= Martin Luther King Jr., A Current Analysis =

1968 document by the FBI

Martin Luther King Jr., A Current Analysis by the Federal Bureau of Investigation (PDF version)

Martin Luther King Jr., A Current Analysis, officially released as File 104-10125-10133, is a previously classified 20-page analysis by the Federal Bureau of Investigation (FBI) on Martin Luther King Jr., created on March 12, 1968, only three weeks before King's assassination, which sparked several conspiracy theories.
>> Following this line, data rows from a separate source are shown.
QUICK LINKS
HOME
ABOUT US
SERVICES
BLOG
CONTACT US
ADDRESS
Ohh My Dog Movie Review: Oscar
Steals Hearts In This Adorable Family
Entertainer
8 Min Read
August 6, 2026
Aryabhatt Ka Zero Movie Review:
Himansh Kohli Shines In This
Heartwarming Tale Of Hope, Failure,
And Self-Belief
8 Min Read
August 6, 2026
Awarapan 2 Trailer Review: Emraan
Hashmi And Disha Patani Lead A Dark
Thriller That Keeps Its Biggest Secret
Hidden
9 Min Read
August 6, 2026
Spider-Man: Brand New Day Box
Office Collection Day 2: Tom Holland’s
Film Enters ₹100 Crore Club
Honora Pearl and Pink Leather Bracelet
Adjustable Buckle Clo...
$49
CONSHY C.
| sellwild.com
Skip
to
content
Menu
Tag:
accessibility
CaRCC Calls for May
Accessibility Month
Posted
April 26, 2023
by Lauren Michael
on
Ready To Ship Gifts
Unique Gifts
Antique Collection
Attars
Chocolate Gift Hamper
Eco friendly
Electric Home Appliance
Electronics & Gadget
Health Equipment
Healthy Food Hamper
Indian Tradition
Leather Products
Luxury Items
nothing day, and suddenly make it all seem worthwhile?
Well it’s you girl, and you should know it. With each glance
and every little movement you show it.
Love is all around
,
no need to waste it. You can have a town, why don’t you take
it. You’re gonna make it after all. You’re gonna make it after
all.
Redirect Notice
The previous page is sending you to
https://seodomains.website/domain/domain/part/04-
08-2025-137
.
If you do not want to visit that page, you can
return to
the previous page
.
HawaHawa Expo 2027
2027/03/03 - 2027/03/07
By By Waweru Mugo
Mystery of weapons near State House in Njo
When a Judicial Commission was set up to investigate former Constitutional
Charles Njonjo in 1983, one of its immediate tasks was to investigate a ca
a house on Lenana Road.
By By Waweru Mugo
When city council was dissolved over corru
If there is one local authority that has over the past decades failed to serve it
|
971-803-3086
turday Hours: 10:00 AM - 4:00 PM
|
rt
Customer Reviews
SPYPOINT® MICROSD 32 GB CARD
When the FBI created the document, it was classified as secret and on May 8, 1994, the document was reviewed by the FBI/JFK Task Force, where it was marked for "total denial". The document was declassified and released on November 3, 2017, by order of President of the United States Donald Trump.

==Content and analysis==

The analysis by the FBI stated King's political ideologies, the civil rights movement, and the Southern Christian Leadership Conference (SCLC) was heavily influenced by the Communist Party of the United States of America. Historian David Garrow stated the document's allegations were untrue. The document also stated King was "a whole-hearted Marxist who has studied it (Marxism), believes in it and agrees with it, but because of his being a minister of religion, does not dare to espouse it publicly". The document also named Stanley Levison, one of King's top advisors as one of the FBI's sources for the information presented. The analysis also included investigation, which discovered King's "drinking, fornication, and homosexuality that went on at the conference", "prostitution", and "an all-night sex orgy was held with these prostitutes". Newsweek stated this investigation, by order of FBI director J. Edgar Hoover, was "to uncover compromising information on King and use it to publicly discredit him". An analysis by CNN stated the file "makes clear the FBI’s focus on digging up dirt about a man who had become an icon".